Problem requirements: Pick out every line in the material below that contains the string "podatke" and copy each of those lines. Case counts.

Saved data entries
──────────────────────────────

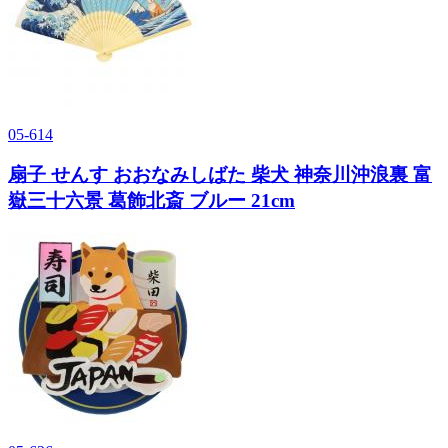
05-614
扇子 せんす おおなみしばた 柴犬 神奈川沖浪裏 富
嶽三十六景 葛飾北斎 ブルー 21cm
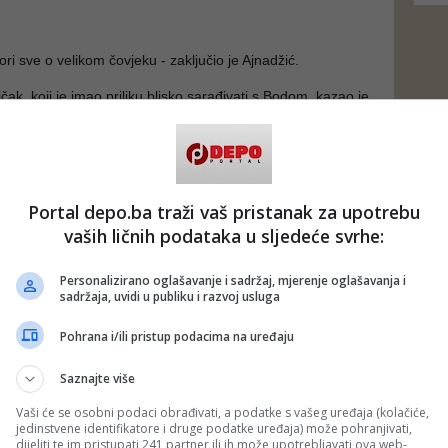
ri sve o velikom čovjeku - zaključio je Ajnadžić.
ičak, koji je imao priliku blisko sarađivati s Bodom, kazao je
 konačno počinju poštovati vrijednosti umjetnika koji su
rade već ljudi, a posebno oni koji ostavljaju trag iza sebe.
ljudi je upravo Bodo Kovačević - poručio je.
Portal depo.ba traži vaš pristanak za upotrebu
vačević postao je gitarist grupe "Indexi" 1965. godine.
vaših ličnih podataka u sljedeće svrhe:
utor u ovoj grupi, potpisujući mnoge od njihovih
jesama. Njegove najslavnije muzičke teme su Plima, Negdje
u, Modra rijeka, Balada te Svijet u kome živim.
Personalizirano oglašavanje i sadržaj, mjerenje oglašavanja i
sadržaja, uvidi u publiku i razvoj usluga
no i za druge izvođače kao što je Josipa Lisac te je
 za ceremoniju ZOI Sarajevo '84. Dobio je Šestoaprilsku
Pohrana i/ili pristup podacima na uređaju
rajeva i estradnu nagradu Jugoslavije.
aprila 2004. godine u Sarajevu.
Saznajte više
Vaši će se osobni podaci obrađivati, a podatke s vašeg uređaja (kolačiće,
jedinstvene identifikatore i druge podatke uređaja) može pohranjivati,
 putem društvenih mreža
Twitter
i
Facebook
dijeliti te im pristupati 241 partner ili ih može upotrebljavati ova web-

──────────────────────────────

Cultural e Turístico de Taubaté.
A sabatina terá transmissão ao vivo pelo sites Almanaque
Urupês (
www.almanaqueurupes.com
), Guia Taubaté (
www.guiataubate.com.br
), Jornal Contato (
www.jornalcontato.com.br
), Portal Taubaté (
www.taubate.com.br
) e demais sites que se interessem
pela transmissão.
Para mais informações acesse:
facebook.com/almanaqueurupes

──────────────────────────────

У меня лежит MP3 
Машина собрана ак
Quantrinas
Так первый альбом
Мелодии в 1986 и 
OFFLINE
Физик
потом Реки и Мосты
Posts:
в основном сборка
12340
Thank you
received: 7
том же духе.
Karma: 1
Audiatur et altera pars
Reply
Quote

──────────────────────────────

Solved problem:
Vaši će se osobni podaci obrađivati, a podatke s vašeg uređaja (kolačiće,
jedinstvene identifikatore i druge podatke uređaja) može pohranjivati,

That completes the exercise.